■ EXERCISE
Extract every line of the records that contains the word "smallest", matching its case exactly. Copy each such line in full.

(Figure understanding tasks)
-- Opening Marker --
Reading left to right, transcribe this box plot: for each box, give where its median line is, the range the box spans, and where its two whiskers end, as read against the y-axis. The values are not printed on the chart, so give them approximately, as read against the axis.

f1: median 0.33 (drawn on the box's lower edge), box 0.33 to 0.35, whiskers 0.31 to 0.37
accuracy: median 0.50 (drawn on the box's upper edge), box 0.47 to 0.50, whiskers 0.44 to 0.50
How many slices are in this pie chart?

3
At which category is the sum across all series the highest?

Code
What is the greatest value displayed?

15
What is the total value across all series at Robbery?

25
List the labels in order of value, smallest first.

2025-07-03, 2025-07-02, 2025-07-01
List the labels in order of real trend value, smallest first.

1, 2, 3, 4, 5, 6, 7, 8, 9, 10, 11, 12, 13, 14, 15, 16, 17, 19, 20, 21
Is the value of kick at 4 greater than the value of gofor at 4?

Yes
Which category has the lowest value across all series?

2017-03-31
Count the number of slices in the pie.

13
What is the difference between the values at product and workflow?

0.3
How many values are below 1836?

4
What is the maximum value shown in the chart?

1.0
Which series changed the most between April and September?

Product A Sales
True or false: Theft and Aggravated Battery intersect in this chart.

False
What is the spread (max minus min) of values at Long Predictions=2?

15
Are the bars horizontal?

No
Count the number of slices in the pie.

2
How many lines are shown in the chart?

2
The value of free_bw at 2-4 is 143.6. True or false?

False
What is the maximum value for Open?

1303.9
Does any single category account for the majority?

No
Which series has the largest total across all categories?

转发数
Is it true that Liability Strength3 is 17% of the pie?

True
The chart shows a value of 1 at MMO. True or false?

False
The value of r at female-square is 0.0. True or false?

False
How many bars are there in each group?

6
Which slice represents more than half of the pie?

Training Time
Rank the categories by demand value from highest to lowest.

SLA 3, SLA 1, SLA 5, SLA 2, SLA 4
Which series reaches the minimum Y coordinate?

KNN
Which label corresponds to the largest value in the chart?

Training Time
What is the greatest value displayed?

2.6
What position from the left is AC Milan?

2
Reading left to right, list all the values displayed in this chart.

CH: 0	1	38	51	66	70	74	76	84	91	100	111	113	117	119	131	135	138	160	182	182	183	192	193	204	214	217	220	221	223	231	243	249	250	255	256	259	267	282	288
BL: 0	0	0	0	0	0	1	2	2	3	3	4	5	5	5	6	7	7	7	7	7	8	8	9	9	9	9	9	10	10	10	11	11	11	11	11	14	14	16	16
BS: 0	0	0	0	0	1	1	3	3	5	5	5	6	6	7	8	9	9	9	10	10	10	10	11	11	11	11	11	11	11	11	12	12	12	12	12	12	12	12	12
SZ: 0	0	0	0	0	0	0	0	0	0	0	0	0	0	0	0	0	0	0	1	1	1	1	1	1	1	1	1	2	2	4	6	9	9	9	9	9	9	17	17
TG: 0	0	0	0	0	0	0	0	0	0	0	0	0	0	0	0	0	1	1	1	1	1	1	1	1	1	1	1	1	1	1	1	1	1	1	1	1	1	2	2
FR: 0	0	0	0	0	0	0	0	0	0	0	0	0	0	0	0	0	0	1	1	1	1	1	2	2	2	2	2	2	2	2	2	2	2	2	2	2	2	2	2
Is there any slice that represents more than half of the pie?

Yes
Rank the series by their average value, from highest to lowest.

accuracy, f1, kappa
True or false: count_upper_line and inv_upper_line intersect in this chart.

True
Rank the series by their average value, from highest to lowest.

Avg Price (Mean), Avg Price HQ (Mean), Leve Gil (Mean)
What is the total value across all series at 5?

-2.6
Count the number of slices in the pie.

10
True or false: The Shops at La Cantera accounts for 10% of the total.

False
-- Closing Marker --
■ THE COMPLETED TASK
List the labels in order of value, smallest first.
List the labels in order of real trend value, smallest first.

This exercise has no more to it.